I don’t know where to start. My boyfriend and I met through “Match.com”. In the beginning, we spent a decent amount of time together. He was down to participate in my insane ideas and laughed a lot. That was June-July 2017. I found myself in a predicament where I had move out of a family member’s home. My boyfriend did ask me to move in with a month to move in with him. So, when this situation arose, he came to my rescue.
I am 7 years older than he is. I immediately noticed that he changed and he was spending a ridiculous amount of time on Xbox with his long-time gaming friends. I soon started finding myself alone more and more. I reached out him that he was spending TOO much time playing Xbox. His justification for his behavior was that he was overly sensitive and he dealt with life and past was to play. I accepted that excuse for the time.
I am the type of person that deals with crisis head on and I don’t play. I know I can be very confrontational when I believe something is not right. So, I understand I can be a bit scary when I feel my needs and feelings are being neglected. I can’t help feeling so hurt that he chooses to spend more time online with his online friends. I’m starting to believe I’m not that important in his life. I can’t handle the neglect, callousness, along with my own illness. My gut feeling is to walk away. He even told that he could deal with other people’s feelings. In other words “I chose not emotionally available because of all the pain he feels”. I should have left then, huh? No, I started becoming more nurturing and trying to be understand him but it doesn’t help that hear him laugh and joke with his online friends and does not do that with me. I feel like I’m being cheated on. Idk what to do. I’m in a lot of pain.

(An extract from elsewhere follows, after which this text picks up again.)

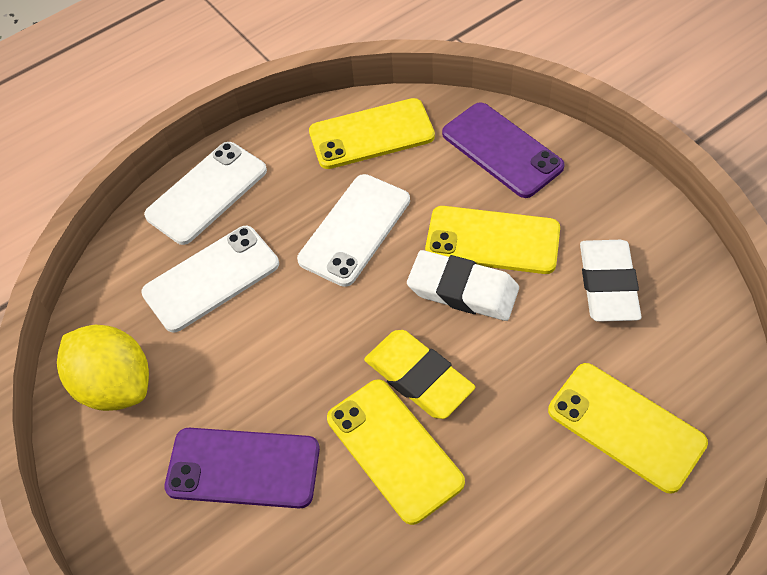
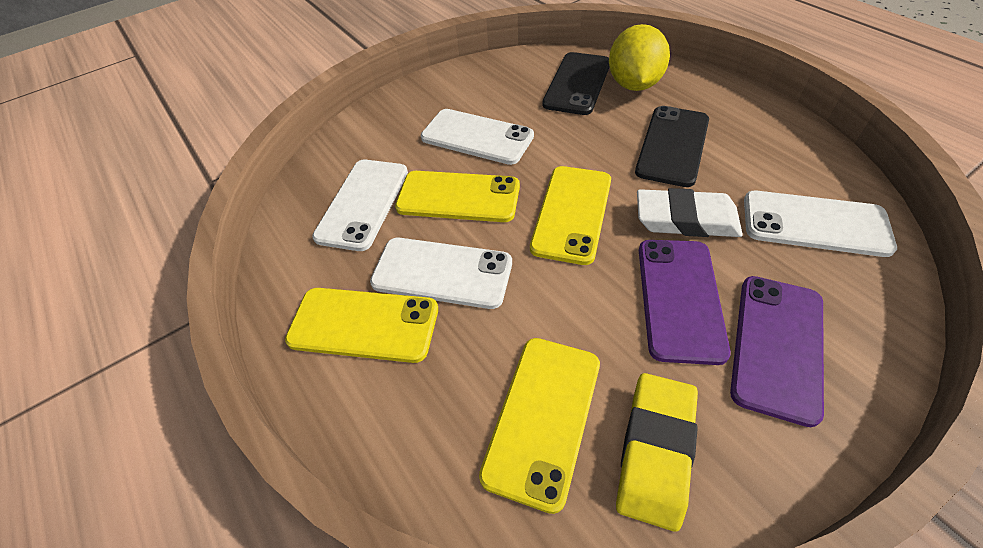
black phone: 0 -> 2
white eraser: 2 -> 1
white phone: 3 -> 4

Any insights would be very appreciated.
Mila Levy
Hi Mila
I am sorry that your boyfriend is not emotionally available to you. It sound like it's really hard for you to live in this situation because it's not doing you any good. If you find a place to live apart from him maybe he would make more of an effort to be with you when you agree to meet if you want to stay friends. I don't think he is going to become a life partner material over night. He has emotional problems with addiction and he has to want to get over those. Maybe he has to feel he is really losing you to wake up and take notice. Even then , he may not have the stregth to give you what you need as the energy for recovery will take it's toll on him...he still may not be able to give you what you need.
We have a thread which talks communicating with the addict; how you may be able to raise your concerns
Also there is one about setting boundaries
Follow the link in my signature below to find them. They may give you ideas how you can proceed with him.
you need to take care of you and find ways to strengthen yourself. There are good people out there like yourself. Keep searching and be more open to possibilities. Maybe have a look for CODA meetings near you; they will help you make healthier relationships for yourself. All the best.